Moldavite and Tektite
Moldavite is a bottle-green to brown-green gemstone belonging to the tektite group. It has garnered attention due to its unusual origin - it is thought to have formed from condensed rock vapors after a meteorite impact. You will sometimes see moldavite touted as "the only known extraterrestrial gemstone on earth" or "the gemstone from the stars".
Tektite is the general term used to refer to natural glass rocks formed by the impact of large meteorites on the Earth's surface. They are found in just four locations around the world, known as strewnfields. Material from a large meteorite impact may be strewn several hundred kilometers from the impact crater. The four known strewnfields are centered in Germany, Australia, the USA (Chesapeake Bay, Maryland) and Ghana. Moldavite has been found only in the Czech Republic, part of the German strewnfield.

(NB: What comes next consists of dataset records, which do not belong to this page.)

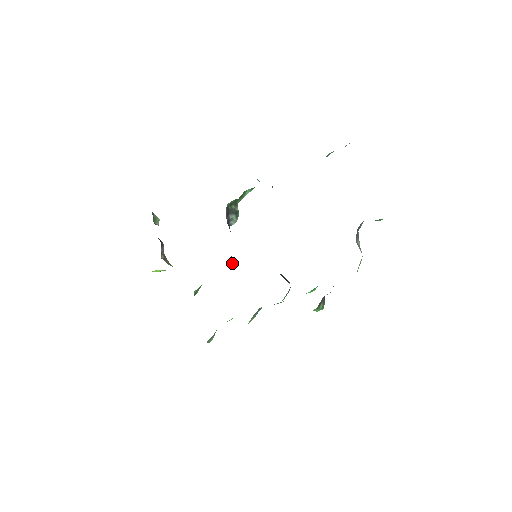
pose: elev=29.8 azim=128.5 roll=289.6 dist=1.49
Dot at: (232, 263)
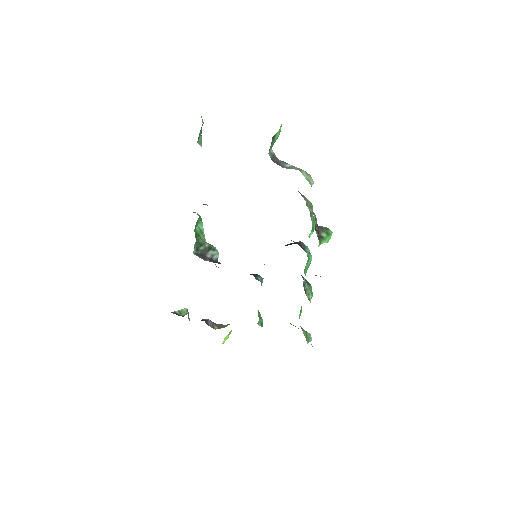
Dot at: (256, 277)
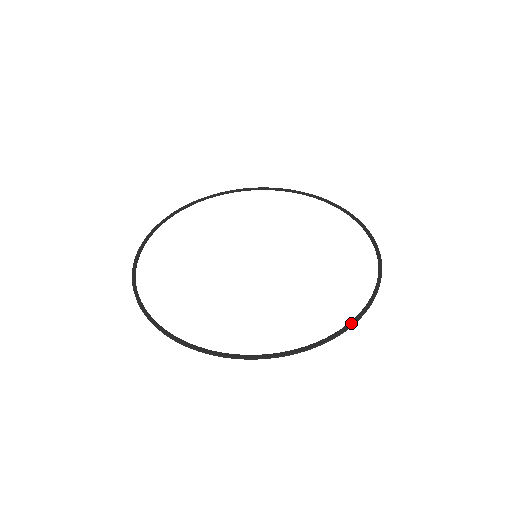
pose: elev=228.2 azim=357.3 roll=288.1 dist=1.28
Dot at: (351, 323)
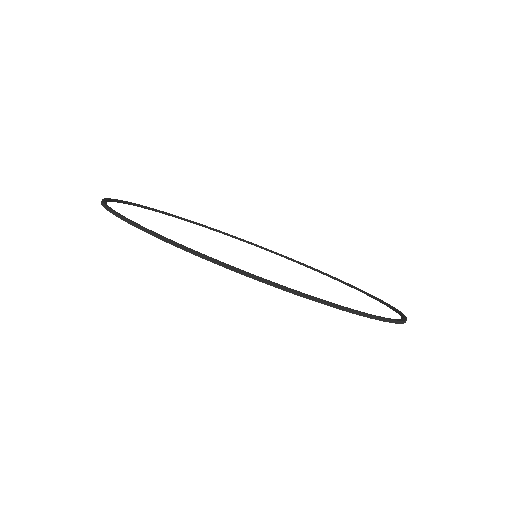
Dot at: (331, 302)
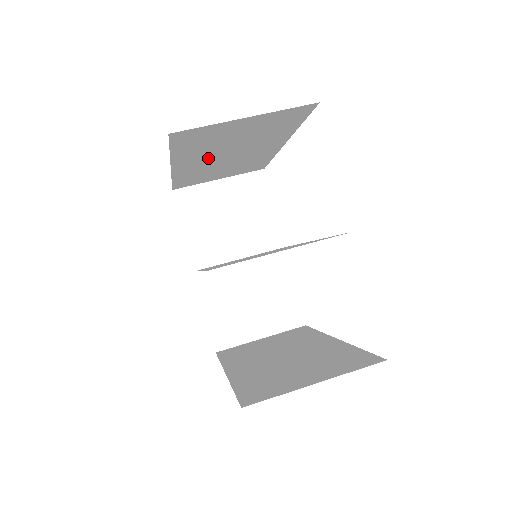
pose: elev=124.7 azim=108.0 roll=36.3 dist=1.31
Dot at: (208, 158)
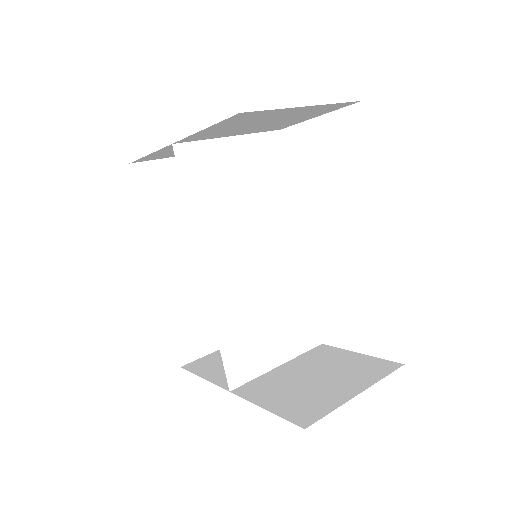
Dot at: (184, 252)
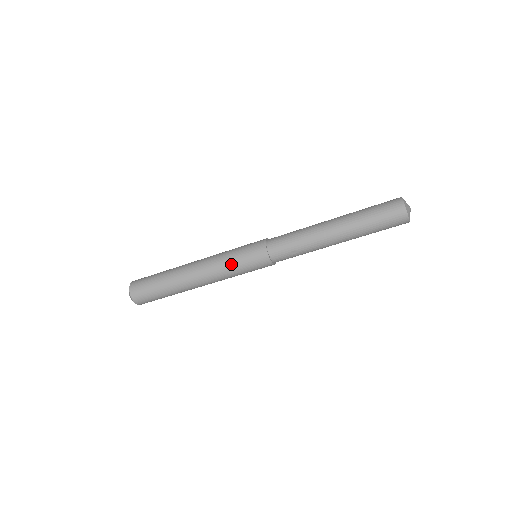
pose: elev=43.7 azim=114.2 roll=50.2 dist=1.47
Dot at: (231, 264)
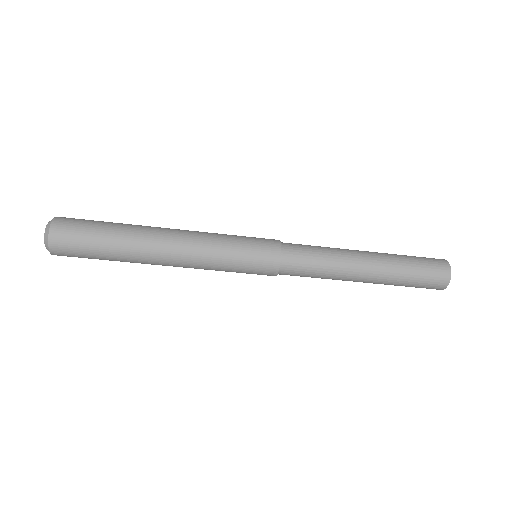
Dot at: (227, 242)
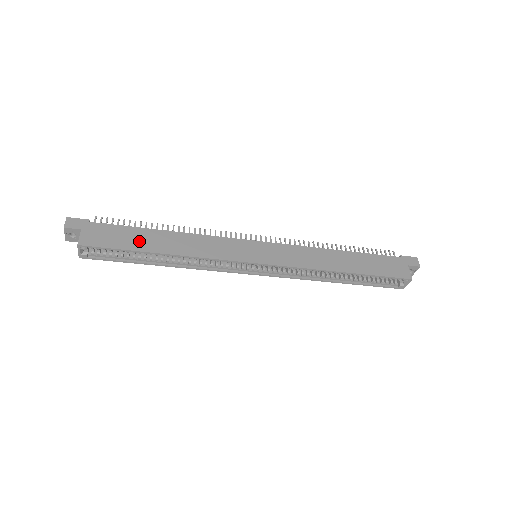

Though moldavite has been promoted by some as extraterrestrial, that is probably not the case. According to tektite theory, a meteorite impact melts material from the Earth's surface and catapults it up to several hundred kilometers away from the impact site. The molten material cools and solidifies to glass. According to this theory, a meteorite impact causes the formation, but the precursor material of tektites is primarily of terrestrial origin, as determined from isotopic measurements. Today, the terrestrial origin of tektites is widely accepted based on the results of geochemical and isotopic studies.
Moldavite gets its name from the town of Moldauthein in the Czech Republic where it was first found. There are currently four moldavite mines operating in the Czech Republic, but it is estimated that the supply of gem-grade material will be exhausted in about ten years' time.
Moldavite is composed of silicon dioxide and aluminum oxide. As a natural glass, similar to obsidian, it has no crystal structure. It has a hardness of about 5.5 on the Mohs scale, and a density of 2.32 to 2.38, similar to obsidian. Moldavite has a refractive index of 1.48-1.54, also similar to obsidian and a vitreous luster.